我有一个数据集,其中包含列datetime(开始)和datetime_end。数据处理后,我想按每分钟分钟数细分此间隔-假设我有此间隔
datetime datetime_end id disc
2019-03-19 12:47:28 2019-03-19 12:50:37 5-3 start
我想把它分解成几分钟:
datetime id disc
2019-03-19 12:48:00 5-3 start
2019-03-19 12:49:00 5-3 start
2019-03-19 12:50:00 5-3 start
2019-03-19 12:51:00 5-3 start
这是虚拟数据帧
df1 <- data.frame(stringsAsFactors=FALSE,
datetime = c("2019-03-19T13:26:52Z", "2019-03-19T13:26:19Z",
"2019-03-19T13:23:46Z", "2019-03-19T13:22:20Z",
"2019-03-19T13:09:56Z", "2019-03-19T13:06:04Z", "2019-03-19T13:05:21Z",
"2019-03-19T13:04:37Z", "2019-03-19T12:47:28Z",
"2019-03-19T12:46:42Z"),
id = c("5-3", "5-3", "5-3", "5-3", "5-3", "5-3", "5-3", "5-3", "5-3",
"5-3"),
disc = c("car", "stop", "start", "stop", "start", "stop", "start",
"stop", "start", "stop")
)
我试图使用lubridate :: interval函数来创建一个间隔对象(旅行间隔),但是我正努力将其按行每分钟分解(如上所示)。
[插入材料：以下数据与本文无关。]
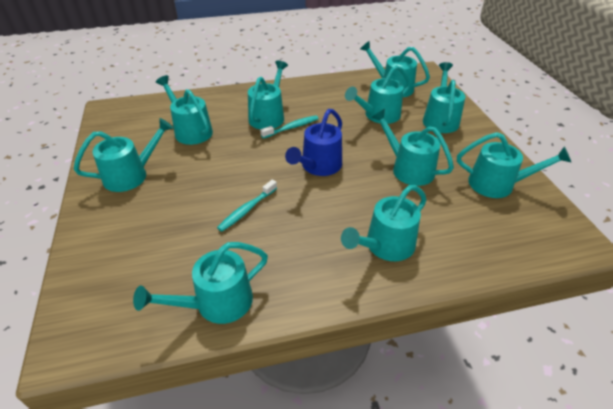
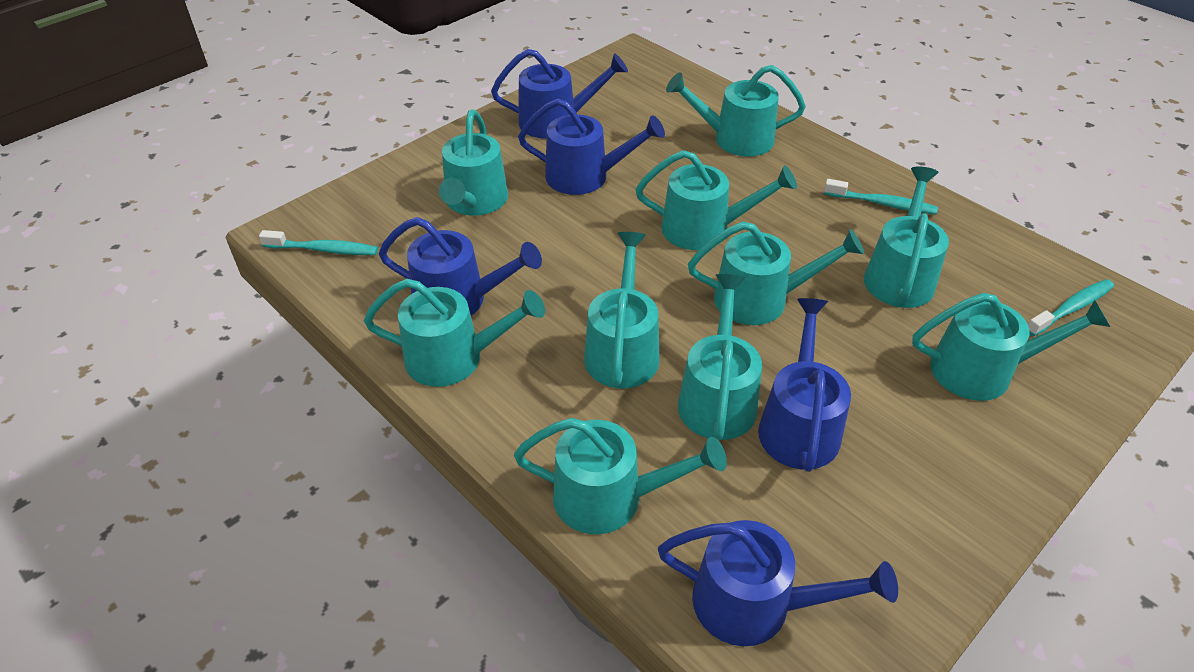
blue watering can: [285,109,342,176] = 1 -> [379,217,542,316] [491,49,628,138] [518,98,665,195] [658,520,898,646] [758,298,851,472] = 5
turquoise toothbrush: [217,180,277,232] [260,115,319,139] = 2 -> [259,230,378,255] [824,179,938,215] [1028,279,1114,336] = 3

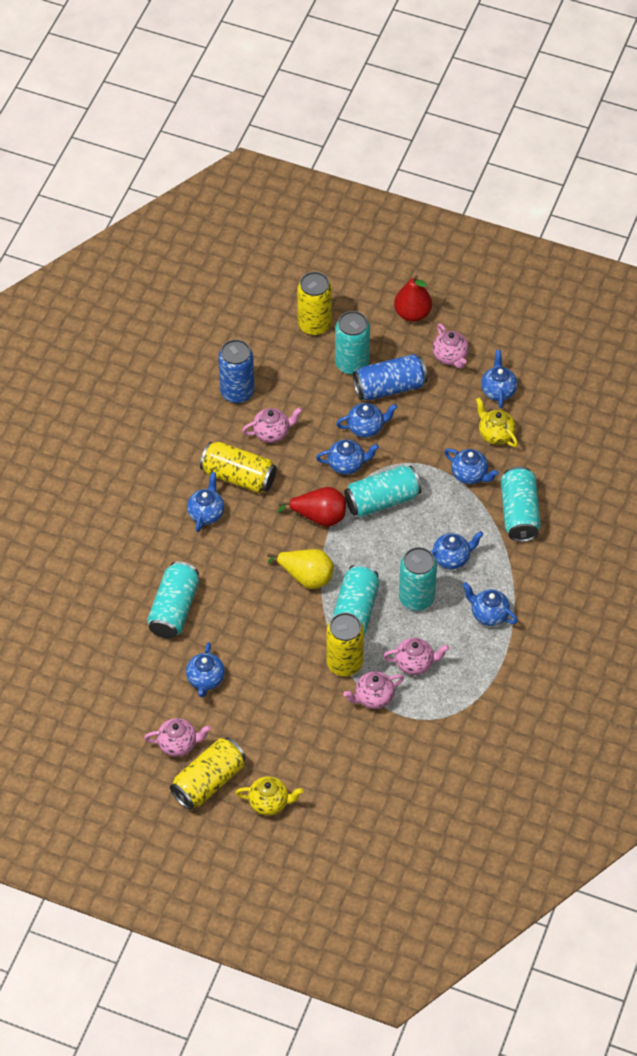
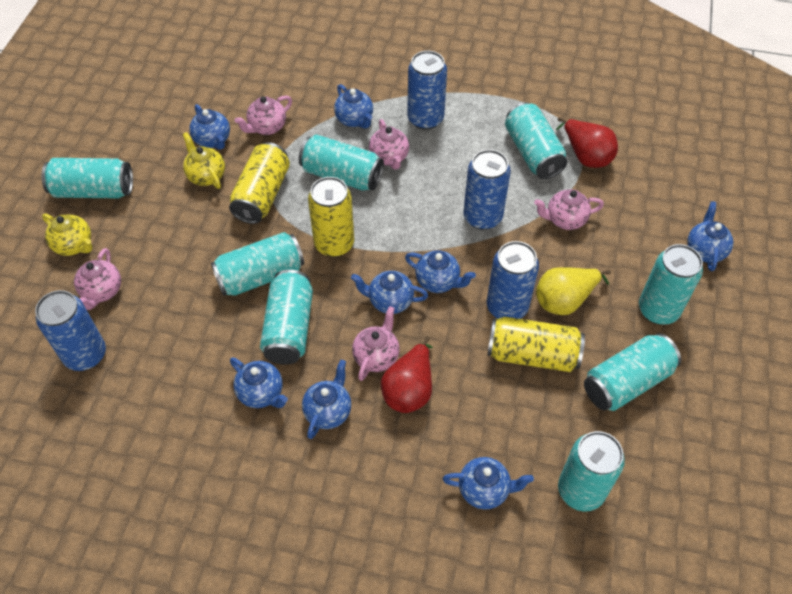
blue can: [218,339,254,403] [353,354,428,401] = 2 -> [35,290,106,371] [407,51,447,130] [463,150,511,230] [486,241,539,319] = 4
turquoise can: [147,561,199,639] [332,564,379,635] [335,311,370,375] [344,466,421,517] [399,547,437,611] [501,466,541,542] = 6 -> [42,158,133,198] [211,232,304,296] [260,270,313,365] [299,134,384,191] [505,102,567,179] [558,431,625,511] [584,333,681,411] [639,244,703,325] = 8
yellow can: [170,737,246,810] [200,442,277,493] [297,272,332,336] [326,613,364,676] = 4 -> [229,142,290,224] [308,177,354,257] [487,317,585,372] = 3

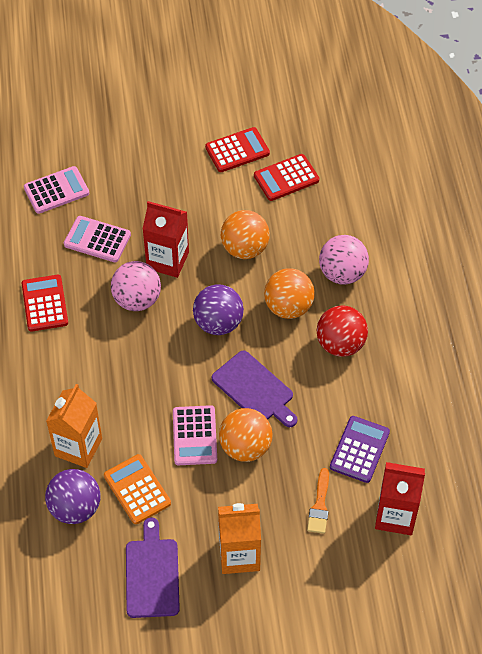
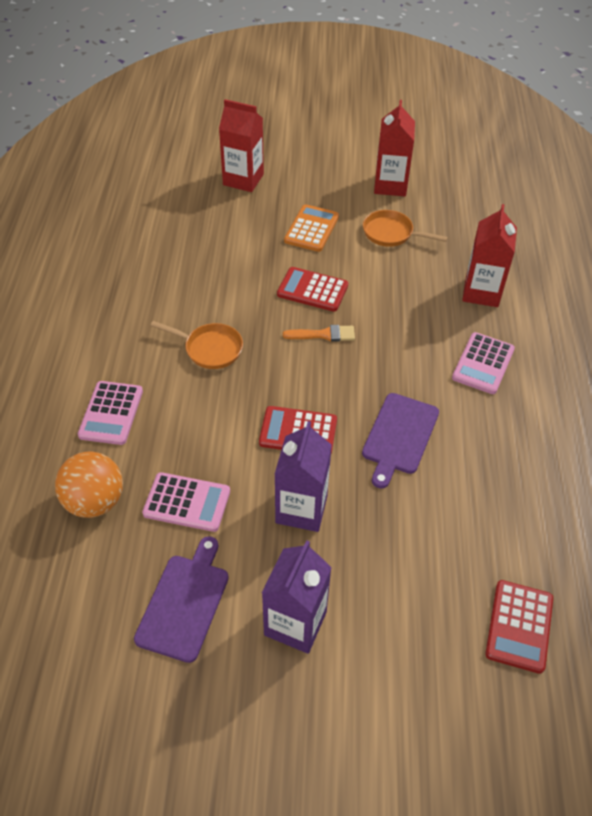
orange ball: [219,408,273,462] [221,210,270,259] [264,268,315,319] = 3 -> [55,451,123,518] = 1
orange carton: [46,384,102,468] [218,503,261,574] = 2 -> none = 0
orange pan: none = 0 -> [150,321,243,369] [363,210,448,247] = 2
pink ball: [111,261,161,311] [319,235,369,285] = 2 -> none = 0
purple ball: [45,469,100,524] [193,284,244,335] = 2 -> none = 0
purple calculator: [330,416,390,483] = 1 -> none = 0
purple carton: none = 0 -> [262,540,332,654] [274,421,332,532] = 2
red ball: [317,305,368,357] = 1 -> none = 0
red carton: [143,201,189,278] [375,462,425,535] = 2 -> [219,99,264,192] [374,100,415,196] [462,204,517,307] = 3

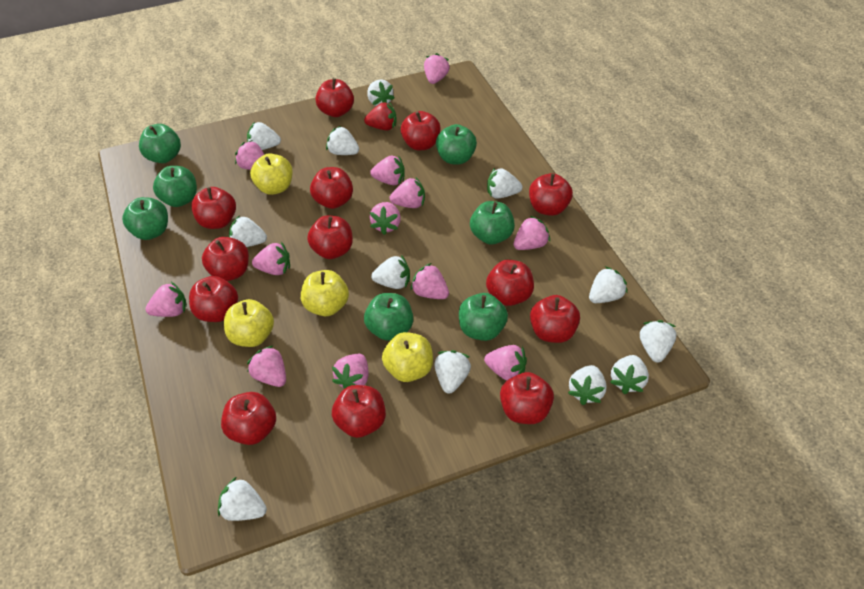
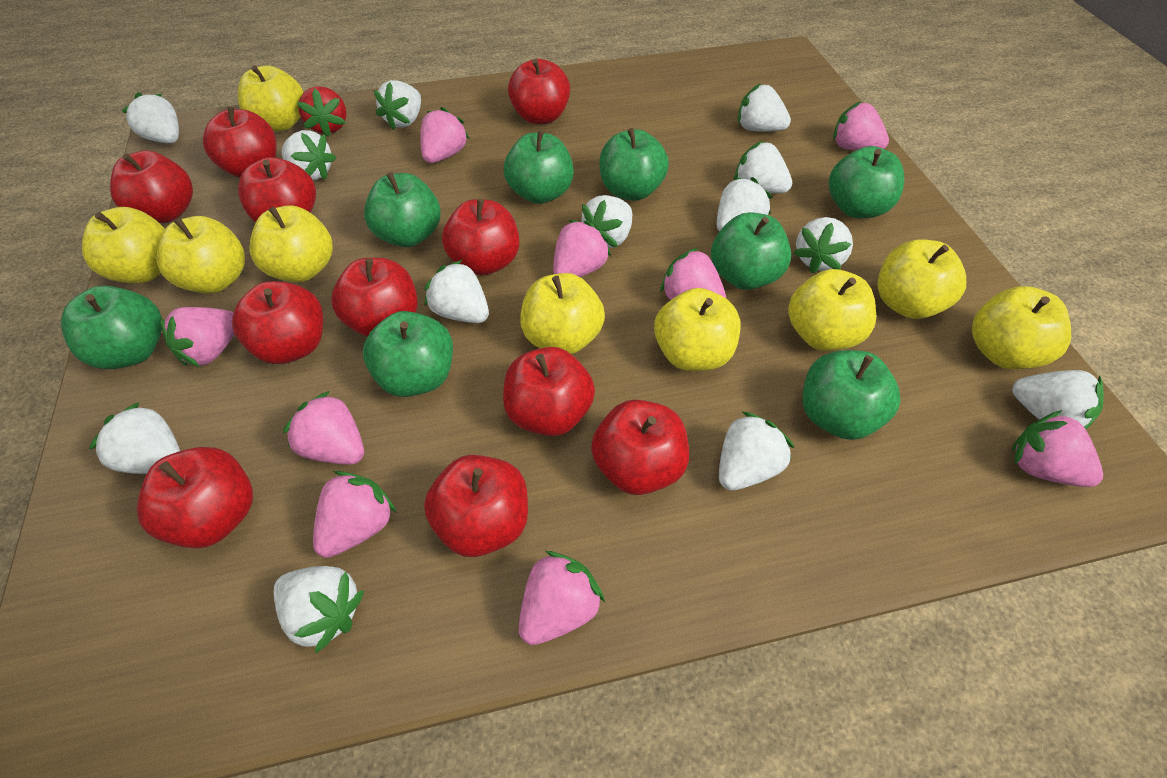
green apple: [122,197,168,240] [139,124,181,163] [153,166,197,207] [364,293,413,341] [436,124,477,164] [459,293,508,341] [470,201,515,245] = 7 -> [61,286,162,369] [363,311,453,397] [364,172,440,247] [504,130,574,204] [599,128,669,201] [711,212,791,290] [803,350,901,440] [829,146,904,218] = 8
pink strawberry: [146,282,187,317] [235,140,264,170] [247,345,286,387] [252,242,290,275] [332,354,369,389] [370,156,404,185] [370,202,401,235] [390,178,425,208] [410,263,449,299] [424,53,450,84] [484,345,527,381] [513,216,550,250] = 12 -> [160,307,234,367] [283,391,364,465] [313,471,397,558] [420,107,470,163] [519,551,605,645] [553,220,611,277] [660,248,726,300] [833,101,889,150] [1012,410,1103,487] = 9
red apple: [189,276,238,322] [192,187,236,229] [202,237,249,281] [221,392,276,445] [307,215,353,259] [310,167,353,209] [315,78,354,117] [332,385,386,438] [401,111,441,150] [486,260,534,306] [500,372,554,424] [529,173,573,216] [530,295,580,343] = 13 -> [110,150,193,223] [137,447,253,548] [203,106,277,178] [232,281,323,364] [238,157,316,223] [331,258,418,337] [424,455,528,557] [442,199,519,276] [503,347,595,436] [508,59,570,124] [591,400,689,495] = 11
white strawberry: [218,476,267,521] [229,215,267,247] [247,122,281,150] [326,126,359,155] [367,80,395,106] [371,255,410,289] [434,350,471,394] [487,168,522,199] [568,365,606,405] [589,266,627,303] [610,355,649,394] [640,320,676,362] = 12 -> [89,402,180,474] [122,92,179,143] [274,566,364,653] [282,130,336,181] [374,80,421,130] [425,260,489,323] [582,195,632,248] [717,177,772,232] [719,412,794,490] [734,141,792,193] [738,84,791,132] [793,217,853,273] [1012,370,1104,429] = 13
yellow apple: [224,299,274,347] [250,153,293,195] [301,270,349,316] [382,332,433,382] = 4 -> [82,207,165,283] [156,216,245,294] [238,65,304,131] [249,205,333,282] [520,273,605,354] [654,288,741,371] [788,269,876,351] [877,239,966,319] [972,286,1071,369] = 9

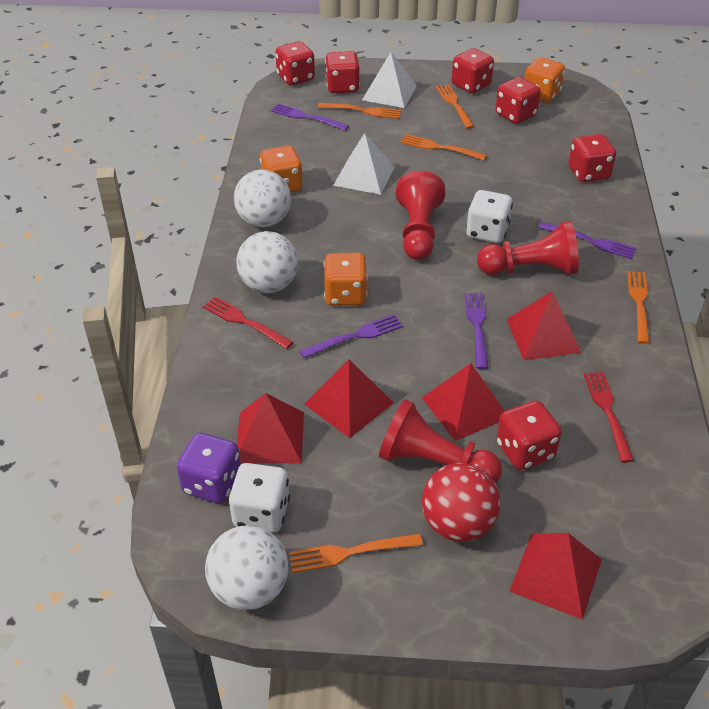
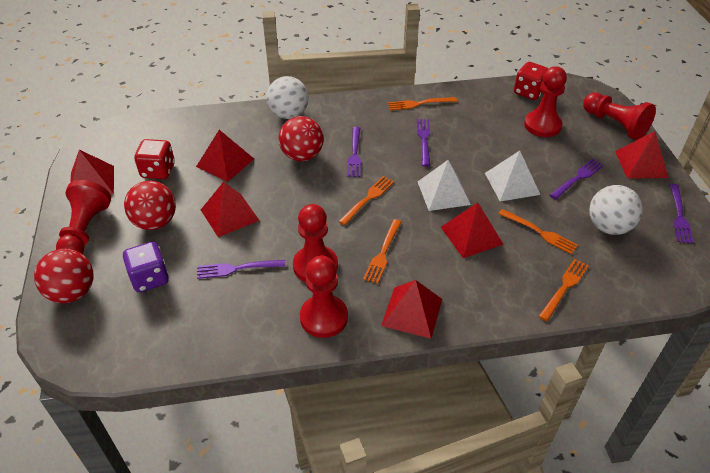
orange dice: [260,146,303,193] [324,253,368,306] [524,57,565,103] = 3 -> none = 0
purple fork: [271,103,349,131] [299,314,403,358] [465,293,488,369] [538,222,636,259] = 4 -> [197,260,286,279] [347,127,361,177] [417,119,430,167] [550,159,604,199] [670,184,693,244] = 5
red ball: [422,463,501,542] = 1 -> [34,249,93,303] [124,181,176,230] [279,116,323,161] = 3
red dice: [275,41,315,85] [325,51,360,93] [452,48,494,93] [495,77,541,124] [497,401,562,470] [568,134,616,182] = 6 -> [134,139,175,179] [514,62,549,100] = 2
red fork: [203,296,293,349] [584,372,634,463] = 2 -> none = 0
red pawn: [379,399,502,483] [396,171,445,260] [477,221,579,275] = 3 -> [56,180,111,254] [293,204,338,282] [300,255,348,338] [524,66,567,137] [583,92,656,140] = 5
red pyramid: [237,393,304,463] [305,359,394,438] [422,363,505,441] [506,291,581,360] [509,533,602,620] = 5 -> [70,150,114,194] [196,130,254,182] [201,182,260,237] [381,280,442,339] [441,203,503,258] [615,131,669,179] = 6
white ball: [205,525,288,610] [234,170,291,227] [236,231,298,293] = 3 -> [267,76,309,119] [589,185,643,235] = 2
white dice: [229,463,290,533] [466,190,513,243] = 2 -> none = 0

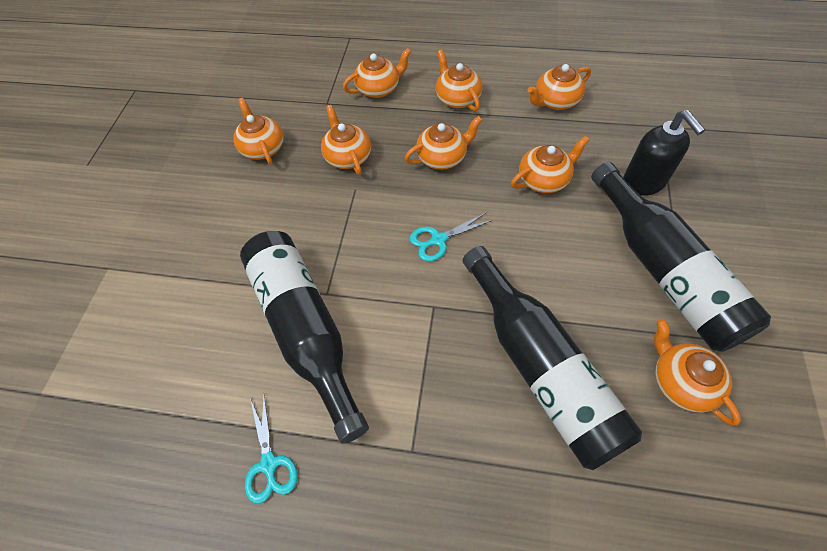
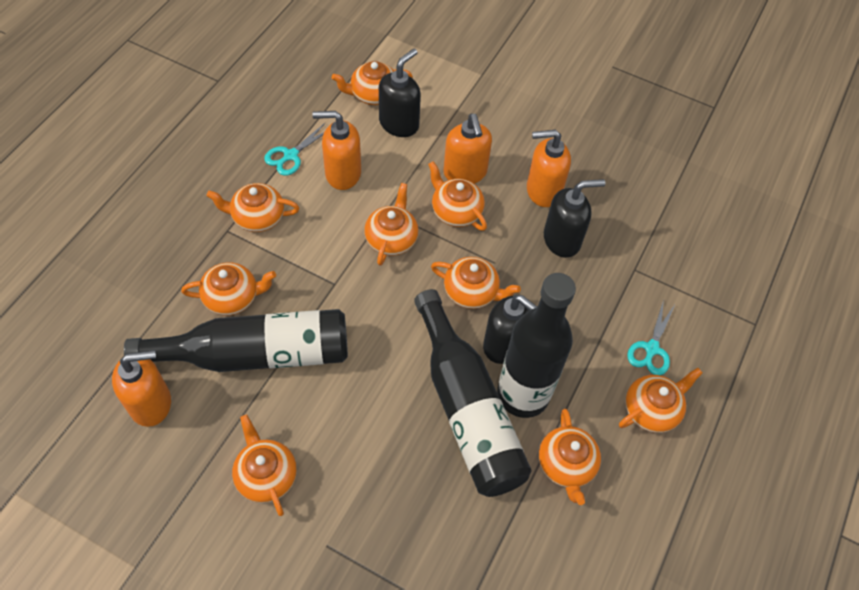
black soap dispenser: [623,110,705,196] = 1 -> [379,48,421,137] [483,295,537,364] [544,179,605,258] = 3
orange soap dispenser: none = 0 -> [112,350,171,427] [312,111,361,190] [443,114,492,184] [527,129,571,207] = 4
orange teapot: [233,98,284,164] [321,105,371,175] [343,48,411,98] [405,116,482,170] [436,50,483,111] [511,136,589,193] [528,64,591,110] [654,319,741,425] = 8 -> [181,262,276,316] [207,183,299,232] [232,415,297,516] [332,61,413,105] [364,183,418,266] [428,161,487,231] [431,257,521,309] [539,409,601,505] [619,368,703,433] = 9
因此,如果有人知道解决方案,我将非常感激。
这是我的脚本
library(tidyverse)
library(lubridate)
df <- df1 %>%
mutate(datetime = lubridate::as_datetime(datetime)) %>%
arrange(datetime) %>%
mutate(datetime_end = lead(datetime),
# Create an interval object.
Travel_Interval =
lubridate::interval(start = datetime, end = datetime_end)) %>%
filter(!is.na(Travel_Interval)) %>%
# select(-Travel_Interval)
select(datetime,datetime_end , id , disc,Travel_Interval) %>%
filter(disc == "start")
答案 0 :(得分:2)
为此,我将使用purrr::map2()
# take df1 %>% mutate datetime column to datetime format %>% sort by datetime
# %>% add datetime_end as lead of datetime %>% filter out records with no
# recorded datetime_end %>% mutate to create column 'minute' by using
# purrr::map2 to iterate over each datetime and datetime_end pair and apply the
# following function {create an sequence of datestamps starting at the "minute
# ceiling" of 'start'datetime' and ending at the "minute ceiling" of
# 'datetime_end in one minute intervals} %>% since the resultant column is a
# list, we have to unnest the data
df <- df1 %>%
mutate(datetime = as_datetime(datetime)) %>%
arrange(datetime) %>%
mutate(datetime_end = lead(datetime, n = 1L)) %>%
filter(!is.na(datetime_end)) %>%
mutate(minute = purrr::map2(datetime, datetime_end, function(start, stop) {
seq.POSIXt(from = ceiling_date(start, 'minute'), to = ceiling_date(stop, 'minute'), by = 'min')
})) %>%
unnest()
但是请注意,由于您实际上是使用某种形式的舍入方法将时间戳有效地削减为分钟间隔(在这种情况下为上限),因此您将必须决定如何处理与边界情况。例如:disc ==“ stop”的第一轮将以minute == 2019-03-19 12:48:00结束最后一行,但随后的{{ 1}} ==“ start” _run“的第一行也将以disc == 2019-03-19 12:48:00开始:
minute答案 1 :(得分:1)
df1 %>%
mutate(datetime = lubridate::as_datetime(datetime)) %>%
arrange(datetime) %>%
mutate(datetime_end = lead(datetime)) %>%
filter(!is.na(datetime_end)) %>%
mutate_at(vars(contains("datetime")), ~ round_date(.x + seconds(30), unit = "minute")) %>%
mutate(diff = time_length(interval(datetime, datetime_end), unit = "minutes")) %>%
mutate(time = map2(datetime, diff, ~ .x + minutes(seq(0, .y)))) %>%
unnest(time)
因为我已经在做它,所以只是想发布它-尽管那里已经有了很好的答案。这使用lubridate函数time_length和interval获得序列。